▸ TEKS BACAAN:
Bagian 3
Imamah
Perbedaan utama antara dua mazhab Ahlulbait dan mazhab-mazhab lainnya dalam Islam berkisar pada pada isu tentang imamah, atau suksesi awal Nabi Muhammad Saw. Mazhab Ahlulbait meyakini bahwa kedudukan imamah merupakan sebuah kedudukan ilahi artinya bahwa imam atau khalifah harus ditunjuk dan disebutkan oleh Allah Swt secara langsung, lantaran kedudukan ini memiliki signifikansi yang sama dengan kedudukan nubuwwah. Orang-orang diperintahkan oleh Allah untuk mengikuti imam yang khusus setelah Nabi Muhammad Saw.
Mazhab lainnya berpandangan bahwa imamah ditentukan oleh syura (pemilihan) dan bahwa metode ini digunakan untuk menentukan pengganti (khalifah) bagi Nabi Saw. Namun, mazhab Syiah memandang bahwa konsep syura tidak benar-benar dipraktikkan. Ibnu Qutaibah menegaskan bahwa khalifah pertama dinominasikan oleh dua orang;
Ibnu Katsir mengatakan bahwa ia telah membatasi pencalonan khalifah pada Umar bin Khaththab dan Abu Ubadah bin Al-Jarrah, keduanya diturunkan dan dinominasikan, nominasi yang dinomorduakankan oleh Ma‘adz, Usaid, Bashir dan Zaid bin Tsabit.
Thabari meriwayatkan bahwa kaum Anshar menolak memberikan baiat di Saqifah (tempat berlangsungnya suksesi) dan mengumumkan bahwa mereka akan [ada yang terputus].
Khalifah Pertama dalam kitab-kitab sejarah tercatat berkata dalam pelantikannya: ―Ayyuhannas! Aku telah kalian pilih sementara aku bukanlah yang terbaik di antara kalian.
Sejarawan Ibnu Abil Hadid Al-Mu‘tazili menukil bahwa Khalifah Kedua mengakui perannya dalam mendramatisasi Saqifah ketika ia kemudian mendeklarasikan bahwa baiat kepada Khalifah Pertama merupakan sebuah kesalahan (faltah). Akan tetapi, Allah telah menghindarkan kaum Muslimin dari bencana besar.
Konsep syura juga tidak diimplementasikan ketika Khalifah Kedua menjabat sebagai khalifah karena Khalifah Pertama menunjuknya sebelum wafatnya.

▸ DATA TERSEDIA:
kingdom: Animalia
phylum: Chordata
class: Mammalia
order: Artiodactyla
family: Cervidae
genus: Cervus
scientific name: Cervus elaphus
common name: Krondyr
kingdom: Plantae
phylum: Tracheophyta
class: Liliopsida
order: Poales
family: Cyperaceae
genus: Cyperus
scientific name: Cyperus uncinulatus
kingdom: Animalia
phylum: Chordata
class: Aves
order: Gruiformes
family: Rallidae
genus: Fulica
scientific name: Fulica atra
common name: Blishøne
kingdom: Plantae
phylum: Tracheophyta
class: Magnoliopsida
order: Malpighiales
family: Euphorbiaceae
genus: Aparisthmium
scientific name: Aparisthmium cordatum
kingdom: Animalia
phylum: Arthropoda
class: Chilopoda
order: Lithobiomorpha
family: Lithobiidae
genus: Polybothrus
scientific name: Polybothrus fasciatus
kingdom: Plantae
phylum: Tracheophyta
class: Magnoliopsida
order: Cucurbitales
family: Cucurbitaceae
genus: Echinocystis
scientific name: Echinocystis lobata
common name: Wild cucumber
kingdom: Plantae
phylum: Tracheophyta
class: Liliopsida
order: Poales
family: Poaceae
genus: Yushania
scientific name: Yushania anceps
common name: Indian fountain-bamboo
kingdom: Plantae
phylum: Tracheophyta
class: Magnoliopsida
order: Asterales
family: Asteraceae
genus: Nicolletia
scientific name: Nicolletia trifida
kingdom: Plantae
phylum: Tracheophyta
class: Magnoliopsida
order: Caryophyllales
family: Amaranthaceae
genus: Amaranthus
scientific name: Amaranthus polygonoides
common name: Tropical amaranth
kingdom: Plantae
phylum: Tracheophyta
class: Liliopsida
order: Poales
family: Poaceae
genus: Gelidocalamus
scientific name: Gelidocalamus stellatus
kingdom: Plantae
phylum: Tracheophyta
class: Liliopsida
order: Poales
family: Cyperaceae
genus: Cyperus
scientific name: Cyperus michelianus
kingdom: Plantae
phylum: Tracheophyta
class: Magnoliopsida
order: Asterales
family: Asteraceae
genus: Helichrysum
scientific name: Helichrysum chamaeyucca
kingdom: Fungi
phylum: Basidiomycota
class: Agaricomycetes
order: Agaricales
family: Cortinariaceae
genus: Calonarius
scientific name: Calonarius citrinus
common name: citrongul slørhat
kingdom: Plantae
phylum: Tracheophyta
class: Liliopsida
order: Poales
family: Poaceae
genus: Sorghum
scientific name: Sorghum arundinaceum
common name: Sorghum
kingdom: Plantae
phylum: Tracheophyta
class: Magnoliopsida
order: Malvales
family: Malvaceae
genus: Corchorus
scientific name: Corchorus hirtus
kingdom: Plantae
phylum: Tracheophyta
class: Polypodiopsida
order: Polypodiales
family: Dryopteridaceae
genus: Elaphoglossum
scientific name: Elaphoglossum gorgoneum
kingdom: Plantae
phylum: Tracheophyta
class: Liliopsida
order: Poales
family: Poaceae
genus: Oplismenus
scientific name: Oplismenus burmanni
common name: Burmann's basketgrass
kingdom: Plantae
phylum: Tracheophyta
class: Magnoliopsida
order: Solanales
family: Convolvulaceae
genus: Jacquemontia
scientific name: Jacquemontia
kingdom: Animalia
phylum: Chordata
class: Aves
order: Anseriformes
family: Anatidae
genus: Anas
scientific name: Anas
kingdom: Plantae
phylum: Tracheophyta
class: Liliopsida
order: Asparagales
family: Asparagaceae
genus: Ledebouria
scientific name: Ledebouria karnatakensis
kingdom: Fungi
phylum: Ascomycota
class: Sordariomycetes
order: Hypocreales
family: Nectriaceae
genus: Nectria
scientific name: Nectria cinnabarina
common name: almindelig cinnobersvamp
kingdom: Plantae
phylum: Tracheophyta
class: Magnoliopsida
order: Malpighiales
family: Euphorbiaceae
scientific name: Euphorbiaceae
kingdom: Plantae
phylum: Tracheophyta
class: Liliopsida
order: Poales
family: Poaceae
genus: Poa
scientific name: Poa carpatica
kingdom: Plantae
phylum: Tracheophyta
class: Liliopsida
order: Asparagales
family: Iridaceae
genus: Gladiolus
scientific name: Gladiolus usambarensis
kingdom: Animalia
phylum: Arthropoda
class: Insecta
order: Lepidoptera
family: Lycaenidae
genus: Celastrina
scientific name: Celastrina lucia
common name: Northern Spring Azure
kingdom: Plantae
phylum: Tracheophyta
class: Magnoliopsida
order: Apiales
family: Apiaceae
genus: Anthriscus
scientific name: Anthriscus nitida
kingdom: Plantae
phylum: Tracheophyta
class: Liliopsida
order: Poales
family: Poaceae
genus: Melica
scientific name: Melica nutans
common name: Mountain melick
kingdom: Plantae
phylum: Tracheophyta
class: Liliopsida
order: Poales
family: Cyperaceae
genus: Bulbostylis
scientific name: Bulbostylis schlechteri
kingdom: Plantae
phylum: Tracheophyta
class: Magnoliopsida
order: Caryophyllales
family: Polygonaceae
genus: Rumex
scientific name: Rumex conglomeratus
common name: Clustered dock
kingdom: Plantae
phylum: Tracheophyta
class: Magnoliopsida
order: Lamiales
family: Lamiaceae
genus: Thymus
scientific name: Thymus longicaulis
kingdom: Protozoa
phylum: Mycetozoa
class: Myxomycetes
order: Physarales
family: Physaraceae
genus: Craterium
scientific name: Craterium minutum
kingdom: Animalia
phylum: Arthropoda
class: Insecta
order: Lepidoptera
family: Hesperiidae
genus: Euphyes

▸ DAFTAR TUGAS:
A - Tuliskan ulang tanpa perubahan bagian teks tentang imamah, mulai dari "Khalifah Pertama dalam" sampai dengan "di antara kalian.".
B - Ulangi baris-baris dalam data tanpa mengubah apa pun, mulai dari baris yang memuat "scientific name: Rumex conglomeratus" sampai dengan baris terakhir data, dan hanya baris-baris itu saja.

▸ HASIL PENGERJAAN:
A -
Khalifah Pertama dalam kitab-kitab sejarah tercatat berkata dalam pelantikannya: ―Ayyuhannas! Aku telah kalian pilih sementara aku bukanlah yang terbaik di antara kalian.

B -
scientific name: Rumex conglomeratus
common name: Clustered dock
kingdom: Plantae
phylum: Tracheophyta
class: Magnoliopsida
order: Lamiales
family: Lamiaceae
genus: Thymus
scientific name: Thymus longicaulis
kingdom: Protozoa
phylum: Mycetozoa
class: Myxomycetes
order: Physarales
family: Physaraceae
genus: Craterium
scientific name: Craterium minutum
kingdom: Animalia
phylum: Arthropoda
class: Insecta
order: Lepidoptera
family: Hesperiidae
genus: Euphyes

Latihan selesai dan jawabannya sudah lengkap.